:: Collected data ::
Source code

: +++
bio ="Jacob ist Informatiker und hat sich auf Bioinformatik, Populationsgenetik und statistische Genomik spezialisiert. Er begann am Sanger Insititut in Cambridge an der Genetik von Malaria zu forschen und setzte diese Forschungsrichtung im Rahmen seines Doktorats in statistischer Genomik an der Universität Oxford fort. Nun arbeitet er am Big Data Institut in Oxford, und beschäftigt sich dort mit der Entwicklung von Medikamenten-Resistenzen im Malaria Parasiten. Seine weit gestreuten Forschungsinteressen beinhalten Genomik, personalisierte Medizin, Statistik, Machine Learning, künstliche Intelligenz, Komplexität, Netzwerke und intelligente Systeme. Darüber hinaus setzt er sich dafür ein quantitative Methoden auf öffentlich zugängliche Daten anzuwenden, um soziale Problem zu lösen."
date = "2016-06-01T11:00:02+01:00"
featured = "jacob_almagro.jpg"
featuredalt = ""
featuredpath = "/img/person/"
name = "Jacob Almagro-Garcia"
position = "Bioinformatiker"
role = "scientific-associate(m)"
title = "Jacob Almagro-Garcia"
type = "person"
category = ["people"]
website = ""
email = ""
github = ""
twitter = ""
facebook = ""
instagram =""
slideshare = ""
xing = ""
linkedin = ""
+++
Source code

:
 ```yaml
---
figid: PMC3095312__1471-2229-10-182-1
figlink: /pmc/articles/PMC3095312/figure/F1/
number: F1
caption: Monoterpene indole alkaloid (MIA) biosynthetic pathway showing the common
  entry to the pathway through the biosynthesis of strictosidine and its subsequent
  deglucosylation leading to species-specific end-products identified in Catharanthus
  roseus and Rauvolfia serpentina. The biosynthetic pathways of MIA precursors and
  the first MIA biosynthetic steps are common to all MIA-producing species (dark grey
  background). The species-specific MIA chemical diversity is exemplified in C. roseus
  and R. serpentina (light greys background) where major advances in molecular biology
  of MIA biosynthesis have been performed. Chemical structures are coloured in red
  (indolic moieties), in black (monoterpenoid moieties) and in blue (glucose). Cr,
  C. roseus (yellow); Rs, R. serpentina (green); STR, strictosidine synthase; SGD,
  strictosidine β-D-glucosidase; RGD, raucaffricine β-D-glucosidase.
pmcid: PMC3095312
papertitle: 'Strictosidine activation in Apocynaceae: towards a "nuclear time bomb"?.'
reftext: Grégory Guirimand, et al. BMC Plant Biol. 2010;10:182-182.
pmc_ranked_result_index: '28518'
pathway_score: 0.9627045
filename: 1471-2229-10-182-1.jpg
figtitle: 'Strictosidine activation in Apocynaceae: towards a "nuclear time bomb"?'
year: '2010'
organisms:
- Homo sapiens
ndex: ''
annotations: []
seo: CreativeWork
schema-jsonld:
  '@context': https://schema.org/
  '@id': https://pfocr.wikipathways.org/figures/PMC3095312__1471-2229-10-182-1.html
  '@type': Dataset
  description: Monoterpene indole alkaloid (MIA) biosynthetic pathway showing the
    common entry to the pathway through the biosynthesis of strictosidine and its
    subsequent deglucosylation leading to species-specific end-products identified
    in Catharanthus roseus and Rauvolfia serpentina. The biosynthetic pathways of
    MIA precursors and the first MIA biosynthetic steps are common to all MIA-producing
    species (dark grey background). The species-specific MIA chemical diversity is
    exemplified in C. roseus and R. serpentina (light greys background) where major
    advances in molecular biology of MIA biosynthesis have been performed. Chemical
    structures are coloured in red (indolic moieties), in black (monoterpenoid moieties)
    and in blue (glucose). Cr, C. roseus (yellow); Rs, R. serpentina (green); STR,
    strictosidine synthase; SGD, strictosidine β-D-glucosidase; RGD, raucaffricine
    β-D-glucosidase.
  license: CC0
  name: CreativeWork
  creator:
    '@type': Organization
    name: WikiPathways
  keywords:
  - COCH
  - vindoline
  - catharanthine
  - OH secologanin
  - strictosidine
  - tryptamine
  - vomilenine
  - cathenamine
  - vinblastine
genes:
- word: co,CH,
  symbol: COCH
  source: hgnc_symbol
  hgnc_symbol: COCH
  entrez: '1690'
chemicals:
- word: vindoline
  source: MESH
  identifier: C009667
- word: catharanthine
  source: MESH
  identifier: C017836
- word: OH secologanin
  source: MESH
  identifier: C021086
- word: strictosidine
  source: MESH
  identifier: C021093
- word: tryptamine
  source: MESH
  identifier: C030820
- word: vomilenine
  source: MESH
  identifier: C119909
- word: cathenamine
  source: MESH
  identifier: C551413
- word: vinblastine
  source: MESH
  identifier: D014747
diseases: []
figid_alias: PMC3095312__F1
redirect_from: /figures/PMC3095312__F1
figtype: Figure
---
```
* * *
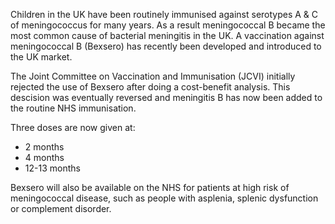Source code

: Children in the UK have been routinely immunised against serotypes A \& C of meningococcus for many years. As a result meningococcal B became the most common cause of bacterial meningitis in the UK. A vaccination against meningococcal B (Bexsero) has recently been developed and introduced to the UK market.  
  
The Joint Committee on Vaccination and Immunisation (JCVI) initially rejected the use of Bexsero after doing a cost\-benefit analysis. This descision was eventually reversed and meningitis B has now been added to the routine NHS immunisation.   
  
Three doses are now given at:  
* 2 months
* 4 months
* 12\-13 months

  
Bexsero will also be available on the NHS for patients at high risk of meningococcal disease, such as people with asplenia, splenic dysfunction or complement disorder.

:: Work order ::
The lines needed are those in the data above that hold the string "raucaffricine"; copy each of them.

:: Solution to this problem ::
  strictosidine β-D-glucosidase; RGD, raucaffricine β-D-glucosidase.
    strictosidine synthase; SGD, strictosidine β-D-glucosidase; RGD, raucaffricine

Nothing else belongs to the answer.